Beginning with the line below that contains "que salgan de allí, agrega el WSJ." and ending with the line that contains "ou le yoga peuvent être utiles.", copy every line exactly. Copy nothing else.

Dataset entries
──────
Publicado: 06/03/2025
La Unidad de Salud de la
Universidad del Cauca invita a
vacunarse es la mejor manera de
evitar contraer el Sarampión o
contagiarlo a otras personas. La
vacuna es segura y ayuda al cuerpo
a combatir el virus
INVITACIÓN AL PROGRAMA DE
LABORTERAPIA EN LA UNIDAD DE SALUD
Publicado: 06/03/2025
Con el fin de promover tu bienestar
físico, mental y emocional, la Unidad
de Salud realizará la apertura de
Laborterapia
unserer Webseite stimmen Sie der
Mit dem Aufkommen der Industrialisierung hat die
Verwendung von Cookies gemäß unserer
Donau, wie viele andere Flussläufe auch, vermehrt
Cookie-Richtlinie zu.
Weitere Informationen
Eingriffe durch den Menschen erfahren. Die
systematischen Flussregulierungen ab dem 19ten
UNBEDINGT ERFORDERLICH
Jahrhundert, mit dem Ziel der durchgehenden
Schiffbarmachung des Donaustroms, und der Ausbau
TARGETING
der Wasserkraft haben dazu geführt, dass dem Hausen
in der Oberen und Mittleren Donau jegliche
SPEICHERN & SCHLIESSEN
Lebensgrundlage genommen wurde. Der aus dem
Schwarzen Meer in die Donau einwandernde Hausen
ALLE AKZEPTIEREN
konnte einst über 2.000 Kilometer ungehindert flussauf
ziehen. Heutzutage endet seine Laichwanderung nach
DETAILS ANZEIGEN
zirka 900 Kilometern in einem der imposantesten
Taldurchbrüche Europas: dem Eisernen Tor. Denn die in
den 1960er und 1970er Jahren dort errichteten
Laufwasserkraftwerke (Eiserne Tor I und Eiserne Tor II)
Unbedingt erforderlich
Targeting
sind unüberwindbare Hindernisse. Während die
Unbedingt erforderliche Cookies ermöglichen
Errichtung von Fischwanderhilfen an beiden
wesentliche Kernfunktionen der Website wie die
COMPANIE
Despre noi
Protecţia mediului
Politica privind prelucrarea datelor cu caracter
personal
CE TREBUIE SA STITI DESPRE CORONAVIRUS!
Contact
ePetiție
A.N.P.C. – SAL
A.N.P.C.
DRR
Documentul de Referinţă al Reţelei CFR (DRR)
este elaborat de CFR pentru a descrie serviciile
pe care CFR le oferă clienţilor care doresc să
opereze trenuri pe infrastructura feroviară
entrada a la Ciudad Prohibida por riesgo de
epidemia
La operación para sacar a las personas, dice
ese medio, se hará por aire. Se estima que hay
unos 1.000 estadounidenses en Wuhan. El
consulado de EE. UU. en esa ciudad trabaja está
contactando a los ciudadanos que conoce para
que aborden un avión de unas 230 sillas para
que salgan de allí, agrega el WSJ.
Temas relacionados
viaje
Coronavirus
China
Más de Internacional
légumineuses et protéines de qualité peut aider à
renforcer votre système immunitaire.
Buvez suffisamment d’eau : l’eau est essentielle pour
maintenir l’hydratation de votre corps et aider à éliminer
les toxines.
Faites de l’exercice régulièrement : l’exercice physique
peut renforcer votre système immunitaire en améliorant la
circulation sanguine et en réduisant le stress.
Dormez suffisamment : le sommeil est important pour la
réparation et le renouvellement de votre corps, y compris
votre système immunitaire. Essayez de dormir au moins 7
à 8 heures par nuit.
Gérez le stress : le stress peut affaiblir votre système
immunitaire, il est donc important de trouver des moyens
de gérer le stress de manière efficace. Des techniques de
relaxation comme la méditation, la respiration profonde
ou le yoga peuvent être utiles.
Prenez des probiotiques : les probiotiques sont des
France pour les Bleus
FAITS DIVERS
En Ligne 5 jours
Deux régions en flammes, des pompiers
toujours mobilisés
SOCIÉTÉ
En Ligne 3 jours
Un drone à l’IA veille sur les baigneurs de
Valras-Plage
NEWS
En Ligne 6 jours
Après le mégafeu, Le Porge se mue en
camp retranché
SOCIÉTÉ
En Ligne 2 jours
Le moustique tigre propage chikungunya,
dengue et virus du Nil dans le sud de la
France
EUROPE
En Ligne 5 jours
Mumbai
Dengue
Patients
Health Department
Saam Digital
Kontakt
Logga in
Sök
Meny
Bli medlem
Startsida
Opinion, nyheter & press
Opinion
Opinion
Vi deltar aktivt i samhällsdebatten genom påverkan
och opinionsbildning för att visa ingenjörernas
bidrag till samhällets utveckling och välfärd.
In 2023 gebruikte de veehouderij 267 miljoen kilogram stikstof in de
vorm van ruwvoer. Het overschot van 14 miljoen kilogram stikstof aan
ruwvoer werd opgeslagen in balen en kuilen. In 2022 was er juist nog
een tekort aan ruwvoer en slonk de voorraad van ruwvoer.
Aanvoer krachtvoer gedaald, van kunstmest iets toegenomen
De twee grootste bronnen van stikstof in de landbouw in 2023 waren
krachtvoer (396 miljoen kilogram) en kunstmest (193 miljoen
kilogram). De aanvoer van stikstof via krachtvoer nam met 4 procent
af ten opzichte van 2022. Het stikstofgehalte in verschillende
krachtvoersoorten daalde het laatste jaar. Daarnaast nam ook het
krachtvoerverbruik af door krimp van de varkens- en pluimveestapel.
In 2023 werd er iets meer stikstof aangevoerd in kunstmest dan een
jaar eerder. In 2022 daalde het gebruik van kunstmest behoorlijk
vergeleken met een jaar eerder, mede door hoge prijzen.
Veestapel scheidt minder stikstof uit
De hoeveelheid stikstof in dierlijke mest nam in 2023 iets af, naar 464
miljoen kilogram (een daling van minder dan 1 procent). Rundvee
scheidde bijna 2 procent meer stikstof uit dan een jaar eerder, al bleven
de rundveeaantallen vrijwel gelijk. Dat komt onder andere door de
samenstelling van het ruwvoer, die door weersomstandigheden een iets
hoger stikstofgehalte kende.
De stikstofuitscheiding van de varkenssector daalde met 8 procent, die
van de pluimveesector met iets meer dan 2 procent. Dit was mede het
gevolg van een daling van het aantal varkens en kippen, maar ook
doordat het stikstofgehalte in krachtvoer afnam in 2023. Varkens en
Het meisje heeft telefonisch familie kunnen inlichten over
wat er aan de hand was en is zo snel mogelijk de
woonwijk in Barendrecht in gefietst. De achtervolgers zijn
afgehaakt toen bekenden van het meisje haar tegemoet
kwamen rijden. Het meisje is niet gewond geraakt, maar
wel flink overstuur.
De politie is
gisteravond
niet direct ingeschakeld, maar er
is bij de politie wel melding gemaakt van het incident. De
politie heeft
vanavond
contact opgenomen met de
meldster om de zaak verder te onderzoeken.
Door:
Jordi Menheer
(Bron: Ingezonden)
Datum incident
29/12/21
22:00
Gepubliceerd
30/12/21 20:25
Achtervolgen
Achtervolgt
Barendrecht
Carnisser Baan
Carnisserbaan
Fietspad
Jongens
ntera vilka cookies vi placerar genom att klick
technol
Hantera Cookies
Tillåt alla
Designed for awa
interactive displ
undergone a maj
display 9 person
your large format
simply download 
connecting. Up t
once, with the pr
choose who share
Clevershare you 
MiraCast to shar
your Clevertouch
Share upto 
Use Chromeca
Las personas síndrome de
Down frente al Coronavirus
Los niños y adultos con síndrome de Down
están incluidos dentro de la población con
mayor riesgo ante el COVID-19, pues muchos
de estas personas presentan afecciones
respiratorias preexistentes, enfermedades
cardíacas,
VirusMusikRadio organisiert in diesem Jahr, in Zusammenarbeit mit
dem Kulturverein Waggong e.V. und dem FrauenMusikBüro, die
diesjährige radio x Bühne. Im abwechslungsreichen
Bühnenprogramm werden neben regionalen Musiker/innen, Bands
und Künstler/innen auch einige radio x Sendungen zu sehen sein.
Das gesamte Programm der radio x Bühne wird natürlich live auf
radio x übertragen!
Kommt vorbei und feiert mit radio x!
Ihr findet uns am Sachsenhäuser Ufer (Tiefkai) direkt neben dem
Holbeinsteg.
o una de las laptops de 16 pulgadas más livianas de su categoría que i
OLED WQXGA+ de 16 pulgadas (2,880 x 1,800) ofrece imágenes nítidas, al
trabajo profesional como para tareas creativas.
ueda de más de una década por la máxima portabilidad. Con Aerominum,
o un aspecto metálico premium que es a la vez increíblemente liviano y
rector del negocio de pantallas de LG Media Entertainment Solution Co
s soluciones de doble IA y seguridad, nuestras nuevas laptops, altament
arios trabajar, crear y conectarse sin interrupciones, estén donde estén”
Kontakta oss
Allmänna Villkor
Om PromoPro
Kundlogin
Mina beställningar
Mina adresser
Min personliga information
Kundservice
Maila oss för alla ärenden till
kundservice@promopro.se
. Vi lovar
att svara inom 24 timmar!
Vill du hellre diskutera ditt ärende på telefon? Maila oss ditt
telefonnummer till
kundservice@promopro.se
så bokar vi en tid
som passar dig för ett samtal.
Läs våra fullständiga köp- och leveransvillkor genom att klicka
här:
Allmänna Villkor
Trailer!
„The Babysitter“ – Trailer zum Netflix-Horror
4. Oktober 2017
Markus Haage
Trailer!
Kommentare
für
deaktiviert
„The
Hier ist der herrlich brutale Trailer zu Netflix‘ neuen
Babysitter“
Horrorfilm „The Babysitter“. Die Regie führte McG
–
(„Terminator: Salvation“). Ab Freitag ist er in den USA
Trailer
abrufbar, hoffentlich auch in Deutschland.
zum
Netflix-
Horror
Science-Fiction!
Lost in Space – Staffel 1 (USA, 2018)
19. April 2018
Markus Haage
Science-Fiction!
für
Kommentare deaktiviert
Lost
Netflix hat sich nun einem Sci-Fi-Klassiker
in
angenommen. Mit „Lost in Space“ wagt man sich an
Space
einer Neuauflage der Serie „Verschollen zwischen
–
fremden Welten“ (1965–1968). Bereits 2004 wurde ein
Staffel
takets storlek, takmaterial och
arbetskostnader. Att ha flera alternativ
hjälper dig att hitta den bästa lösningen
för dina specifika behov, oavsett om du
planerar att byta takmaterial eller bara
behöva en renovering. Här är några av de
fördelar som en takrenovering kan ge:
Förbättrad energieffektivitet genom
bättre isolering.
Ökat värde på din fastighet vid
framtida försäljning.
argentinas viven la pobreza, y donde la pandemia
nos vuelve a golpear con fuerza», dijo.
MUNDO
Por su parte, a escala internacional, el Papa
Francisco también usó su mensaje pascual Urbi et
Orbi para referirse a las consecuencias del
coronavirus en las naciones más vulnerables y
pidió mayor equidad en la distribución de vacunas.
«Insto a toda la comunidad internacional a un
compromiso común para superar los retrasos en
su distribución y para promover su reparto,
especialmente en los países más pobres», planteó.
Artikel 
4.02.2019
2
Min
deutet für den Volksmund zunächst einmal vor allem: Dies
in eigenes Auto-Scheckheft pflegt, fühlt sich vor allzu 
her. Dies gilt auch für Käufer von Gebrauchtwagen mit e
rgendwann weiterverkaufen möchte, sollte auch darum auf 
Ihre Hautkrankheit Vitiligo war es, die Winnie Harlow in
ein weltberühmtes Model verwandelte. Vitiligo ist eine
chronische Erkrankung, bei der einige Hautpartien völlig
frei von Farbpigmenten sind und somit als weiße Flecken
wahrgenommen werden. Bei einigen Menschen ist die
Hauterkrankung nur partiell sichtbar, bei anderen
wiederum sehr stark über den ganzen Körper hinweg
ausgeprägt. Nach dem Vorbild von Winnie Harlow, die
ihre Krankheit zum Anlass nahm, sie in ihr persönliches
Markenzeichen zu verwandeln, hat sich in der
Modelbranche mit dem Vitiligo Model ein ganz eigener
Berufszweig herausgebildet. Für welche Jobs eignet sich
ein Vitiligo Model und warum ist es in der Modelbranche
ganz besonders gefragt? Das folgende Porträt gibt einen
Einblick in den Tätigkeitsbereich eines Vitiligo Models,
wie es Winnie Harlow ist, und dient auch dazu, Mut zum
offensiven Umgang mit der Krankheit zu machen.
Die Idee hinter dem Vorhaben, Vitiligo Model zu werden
──────
### EXERCISE RESULT
que salgan de allí, agrega el WSJ.
Temas relacionados
viaje
Coronavirus
China
Más de Internacional
légumineuses et protéines de qualité peut aider à
renforcer votre système immunitaire.
Buvez suffisamment d’eau : l’eau est essentielle pour
maintenir l’hydratation de votre corps et aider à éliminer
les toxines.
Faites de l’exercice régulièrement : l’exercice physique
peut renforcer votre système immunitaire en améliorant la
circulation sanguine et en réduisant le stress.
Dormez suffisamment : le sommeil est important pour la
réparation et le renouvellement de votre corps, y compris
votre système immunitaire. Essayez de dormir au moins 7
à 8 heures par nuit.
Gérez le stress : le stress peut affaiblir votre système
immunitaire, il est donc important de trouver des moyens
de gérer le stress de manière efficace. Des techniques de
relaxation comme la méditation, la respiration profonde
ou le yoga peuvent être utiles.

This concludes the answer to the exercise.